The Department of Justice has challenged Vermont’s climate law, arguing that the state is attempting to regulate greenhouse gas emissions in a way that conflicts with federal authority under the Clean Air Act. Legal analysts say the case centers on whether federal law preempts state efforts to address climate damages through their own regulations.

The administration’s position is contradictory, said Kate Sinding Daly, senior vice president of law and policy at the Boston-based Conservation Law Foundation. If the EPA claims it doesn’t have authority to regulate greenhouse gas emissions, it would be difficult to justify blocking states from adopting their own standards to address the same issue. 

The EPA portrayed the repeal as a major economic benefit. Based on its findings, eliminating greenhouse gas vehicle standards could result in more than $1.3 trillion in savings between 2027 and 2055, including an estimated $2,400 reduction in cost of new vehicles. 

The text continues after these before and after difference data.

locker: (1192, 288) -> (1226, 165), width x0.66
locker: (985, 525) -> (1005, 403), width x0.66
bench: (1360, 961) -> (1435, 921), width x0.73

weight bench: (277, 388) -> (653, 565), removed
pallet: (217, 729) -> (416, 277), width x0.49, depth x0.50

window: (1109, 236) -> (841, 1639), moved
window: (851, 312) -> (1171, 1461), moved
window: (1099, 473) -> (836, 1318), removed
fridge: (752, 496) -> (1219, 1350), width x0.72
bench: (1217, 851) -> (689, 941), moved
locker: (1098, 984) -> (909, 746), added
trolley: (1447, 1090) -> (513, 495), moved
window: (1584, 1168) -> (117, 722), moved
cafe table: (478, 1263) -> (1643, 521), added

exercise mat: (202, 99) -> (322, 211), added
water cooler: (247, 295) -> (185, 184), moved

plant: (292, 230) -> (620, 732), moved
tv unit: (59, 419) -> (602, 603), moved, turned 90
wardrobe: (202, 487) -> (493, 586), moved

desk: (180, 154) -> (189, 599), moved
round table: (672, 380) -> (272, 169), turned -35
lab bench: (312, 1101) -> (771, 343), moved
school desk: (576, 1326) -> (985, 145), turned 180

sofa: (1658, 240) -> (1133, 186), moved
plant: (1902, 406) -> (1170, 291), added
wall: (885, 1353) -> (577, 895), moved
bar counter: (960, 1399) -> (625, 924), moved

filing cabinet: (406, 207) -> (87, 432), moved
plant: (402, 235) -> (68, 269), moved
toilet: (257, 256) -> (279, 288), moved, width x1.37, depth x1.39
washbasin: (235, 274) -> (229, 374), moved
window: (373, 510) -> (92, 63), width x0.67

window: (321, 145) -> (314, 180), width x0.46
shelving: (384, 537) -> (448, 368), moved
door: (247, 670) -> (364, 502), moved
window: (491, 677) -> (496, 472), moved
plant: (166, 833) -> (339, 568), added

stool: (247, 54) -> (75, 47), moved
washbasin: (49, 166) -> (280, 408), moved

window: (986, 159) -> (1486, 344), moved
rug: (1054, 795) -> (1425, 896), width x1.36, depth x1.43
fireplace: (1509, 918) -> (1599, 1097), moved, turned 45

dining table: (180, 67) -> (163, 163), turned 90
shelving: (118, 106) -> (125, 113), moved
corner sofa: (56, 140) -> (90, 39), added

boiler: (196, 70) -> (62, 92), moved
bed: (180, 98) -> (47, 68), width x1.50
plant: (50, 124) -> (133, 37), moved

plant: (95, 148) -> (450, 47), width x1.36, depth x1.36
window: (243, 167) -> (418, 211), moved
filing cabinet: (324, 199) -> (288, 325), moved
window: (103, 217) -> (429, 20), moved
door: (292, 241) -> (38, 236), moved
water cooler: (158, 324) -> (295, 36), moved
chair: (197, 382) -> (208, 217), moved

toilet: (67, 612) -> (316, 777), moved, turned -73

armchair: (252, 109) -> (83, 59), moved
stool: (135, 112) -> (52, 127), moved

Courtenay questioned the EPA’s analysis. “There are some interesting decisions made about what costs and benefits they did and did not model and it’s part of coming up with that figure and what types of an environmental and health costs they did and did not quantify,” Courtenay said.

Courtenay said the Obama-era endangerment findings served as the legal trigger for federal greenhouse gas regulations, allowing the EPA to move forward with emissions standards once it determined those pollutants posed a danger.

Pitt said the repeal is largely about removing the legal framework that supports existing climate regulations. It is likely to open the door to removing additional environmental protections tied to greenhouse gas emissions.